### Document section
"""

Horner is in the selection but he's fighting for his spot together with 6 other riders for the 3 remaining places on the Astana squad.

6 confirmed: Lance, Alberto, Levi, Andreas, Yaroslav, Haimar. 

Seems pretty much fair to me that those 6 are definitely in. Horner has Brajkovic and Noval and Paulinho (IIRC) to fight with amongst a few more.I'd say Horner should be the surest to get that one out of 3 remaining slots if he's recovered well enough.

I'm surprised Chechu isn't riding the Tour with Lance. Just thought he would. Guess he'd do the Vuelta instead. Either that or, he didn't wanna be part of a Tour in which Lance didn't win!


----------



## muscleendurance (Jan 11, 2009)

This is a really interesting step in the right? direction, they're also even not ruling out the possibility of banning them from the whole tour  that would really rufffle a few feathers of some trains I mean teams :wink5:


----------



## weltyed (Feb 6, 2004)

harlond said:


> Is your contention that in the pre-radio era, the GC in stage races was more frequently decided by a breakaway, rather than by TTs and mountaintop finishes? If it was common for this happen, I don't know about it, which is certainly possible. Examples? I know about Pereiro (with radios) and Walkoviak (without, I suppose).

"""

### Data extract
"""

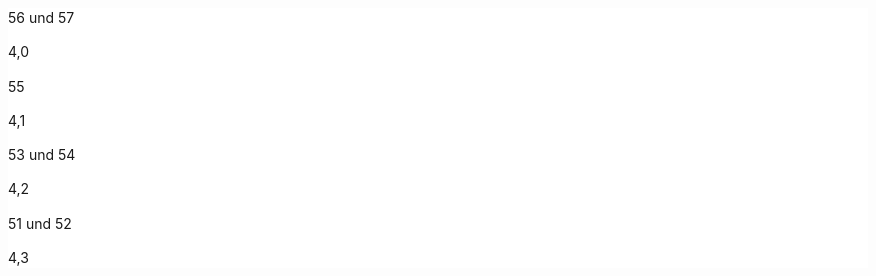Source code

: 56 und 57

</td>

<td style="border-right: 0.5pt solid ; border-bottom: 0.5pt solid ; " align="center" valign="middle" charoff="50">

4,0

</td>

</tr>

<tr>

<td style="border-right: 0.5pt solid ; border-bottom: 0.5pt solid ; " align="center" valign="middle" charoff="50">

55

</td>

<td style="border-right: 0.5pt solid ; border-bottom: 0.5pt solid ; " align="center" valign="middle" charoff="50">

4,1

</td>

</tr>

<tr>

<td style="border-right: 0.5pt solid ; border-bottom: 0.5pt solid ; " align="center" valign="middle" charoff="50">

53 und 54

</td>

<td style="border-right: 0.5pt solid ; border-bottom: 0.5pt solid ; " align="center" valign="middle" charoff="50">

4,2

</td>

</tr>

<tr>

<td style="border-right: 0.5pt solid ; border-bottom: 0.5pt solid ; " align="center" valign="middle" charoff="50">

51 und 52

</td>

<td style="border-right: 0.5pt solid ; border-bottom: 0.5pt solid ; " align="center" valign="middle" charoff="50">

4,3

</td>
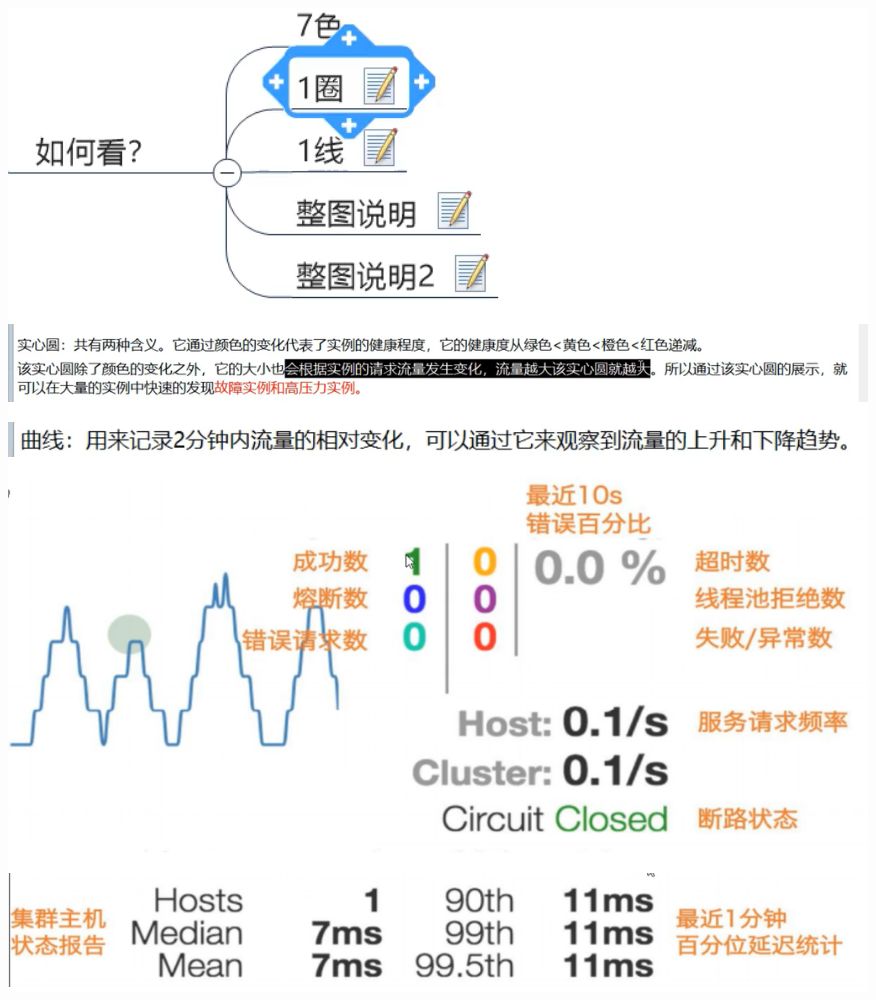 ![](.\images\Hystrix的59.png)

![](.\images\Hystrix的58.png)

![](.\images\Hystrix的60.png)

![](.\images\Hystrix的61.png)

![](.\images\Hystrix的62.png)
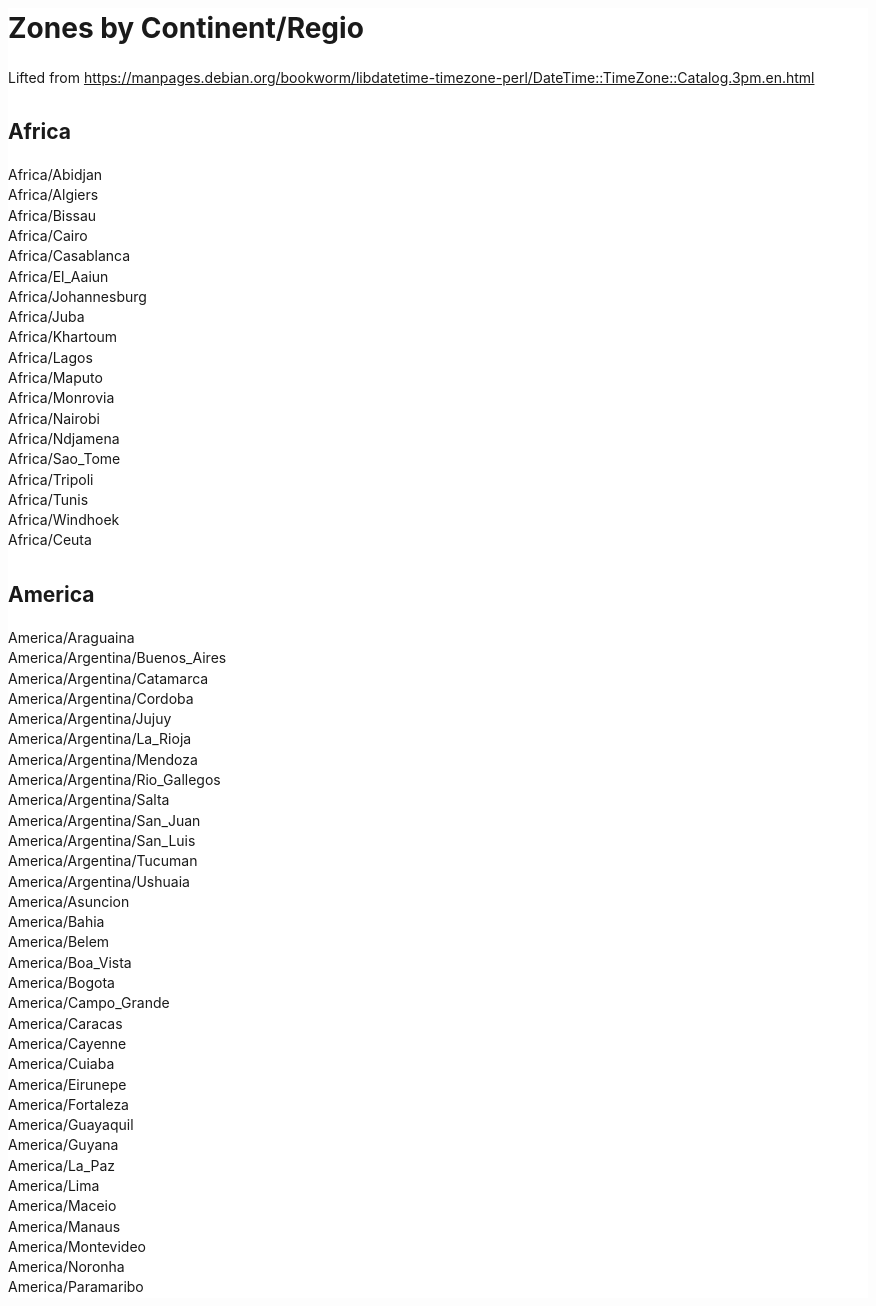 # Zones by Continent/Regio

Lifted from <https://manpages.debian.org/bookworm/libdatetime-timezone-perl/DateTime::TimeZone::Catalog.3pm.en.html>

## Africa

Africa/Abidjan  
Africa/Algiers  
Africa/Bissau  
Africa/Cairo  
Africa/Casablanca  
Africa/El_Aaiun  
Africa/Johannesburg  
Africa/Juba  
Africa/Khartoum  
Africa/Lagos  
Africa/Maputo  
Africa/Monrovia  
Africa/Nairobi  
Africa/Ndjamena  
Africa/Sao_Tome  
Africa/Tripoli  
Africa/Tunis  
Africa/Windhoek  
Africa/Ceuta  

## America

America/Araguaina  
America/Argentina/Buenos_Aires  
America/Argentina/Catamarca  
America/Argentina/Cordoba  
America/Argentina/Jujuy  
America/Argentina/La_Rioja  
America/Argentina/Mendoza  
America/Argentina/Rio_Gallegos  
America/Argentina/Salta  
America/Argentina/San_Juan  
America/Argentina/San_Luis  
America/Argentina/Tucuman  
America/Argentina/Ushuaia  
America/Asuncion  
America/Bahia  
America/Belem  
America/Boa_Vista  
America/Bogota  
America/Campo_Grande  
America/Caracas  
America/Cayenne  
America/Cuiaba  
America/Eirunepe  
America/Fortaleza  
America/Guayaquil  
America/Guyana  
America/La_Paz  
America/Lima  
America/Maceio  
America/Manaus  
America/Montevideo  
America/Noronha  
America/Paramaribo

"""
"""

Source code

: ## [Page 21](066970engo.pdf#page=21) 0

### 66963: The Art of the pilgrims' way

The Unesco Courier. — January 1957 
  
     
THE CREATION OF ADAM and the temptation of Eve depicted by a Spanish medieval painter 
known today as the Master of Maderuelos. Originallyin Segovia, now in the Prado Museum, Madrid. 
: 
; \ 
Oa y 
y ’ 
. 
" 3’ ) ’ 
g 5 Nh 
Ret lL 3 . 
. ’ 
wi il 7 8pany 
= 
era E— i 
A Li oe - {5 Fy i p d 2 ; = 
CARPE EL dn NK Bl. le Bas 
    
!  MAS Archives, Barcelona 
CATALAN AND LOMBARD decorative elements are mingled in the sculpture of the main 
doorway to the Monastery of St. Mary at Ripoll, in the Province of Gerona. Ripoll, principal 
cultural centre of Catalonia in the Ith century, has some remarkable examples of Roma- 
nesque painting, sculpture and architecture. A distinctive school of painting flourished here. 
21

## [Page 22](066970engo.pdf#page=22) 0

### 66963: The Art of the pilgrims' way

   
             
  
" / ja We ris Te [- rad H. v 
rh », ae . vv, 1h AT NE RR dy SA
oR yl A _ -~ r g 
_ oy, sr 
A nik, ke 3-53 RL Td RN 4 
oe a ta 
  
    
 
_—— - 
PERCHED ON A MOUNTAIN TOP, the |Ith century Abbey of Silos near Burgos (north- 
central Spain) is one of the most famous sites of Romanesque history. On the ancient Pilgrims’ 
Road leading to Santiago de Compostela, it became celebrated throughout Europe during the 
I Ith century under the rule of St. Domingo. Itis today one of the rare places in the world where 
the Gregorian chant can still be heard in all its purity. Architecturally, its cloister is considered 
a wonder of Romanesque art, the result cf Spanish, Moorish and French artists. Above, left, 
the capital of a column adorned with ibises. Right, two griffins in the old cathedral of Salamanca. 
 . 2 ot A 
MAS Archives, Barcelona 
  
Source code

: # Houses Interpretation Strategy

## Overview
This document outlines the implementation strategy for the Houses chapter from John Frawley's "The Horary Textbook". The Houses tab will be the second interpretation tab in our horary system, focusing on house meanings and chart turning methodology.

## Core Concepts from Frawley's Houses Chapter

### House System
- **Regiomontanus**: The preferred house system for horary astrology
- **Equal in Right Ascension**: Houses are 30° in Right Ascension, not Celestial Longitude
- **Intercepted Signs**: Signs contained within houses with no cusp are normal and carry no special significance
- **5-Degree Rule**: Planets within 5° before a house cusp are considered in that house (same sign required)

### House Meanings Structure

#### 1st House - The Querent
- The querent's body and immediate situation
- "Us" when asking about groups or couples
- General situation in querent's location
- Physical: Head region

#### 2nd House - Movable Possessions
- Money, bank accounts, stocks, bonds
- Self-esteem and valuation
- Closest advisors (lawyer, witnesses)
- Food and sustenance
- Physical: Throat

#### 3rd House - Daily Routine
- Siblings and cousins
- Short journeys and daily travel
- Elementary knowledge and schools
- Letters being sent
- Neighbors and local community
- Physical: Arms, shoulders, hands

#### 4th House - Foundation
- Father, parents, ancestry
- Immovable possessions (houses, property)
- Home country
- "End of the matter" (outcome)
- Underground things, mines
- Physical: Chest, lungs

"""

### What is expected
Transcribe the section of the cycling forum thread that begins with the words containing "Seems pretty much" and ends with "(Jan 11, 2009)".

### Exercise answer
Seems pretty much fair to me that those 6 are definitely in. Horner has Brajkovic and Noval and Paulinho (IIRC) to fight with amongst a few more.I'd say Horner should be the surest to get that one out of 3 remaining slots if he's recovered well enough.

I'm surprised Chechu isn't riding the Tour with Lance. Just thought he would. Guess he'd do the Vuelta instead. Either that or, he didn't wanna be part of a Tour in which Lance didn't win!


----------



## muscleendurance (Jan 11, 2009)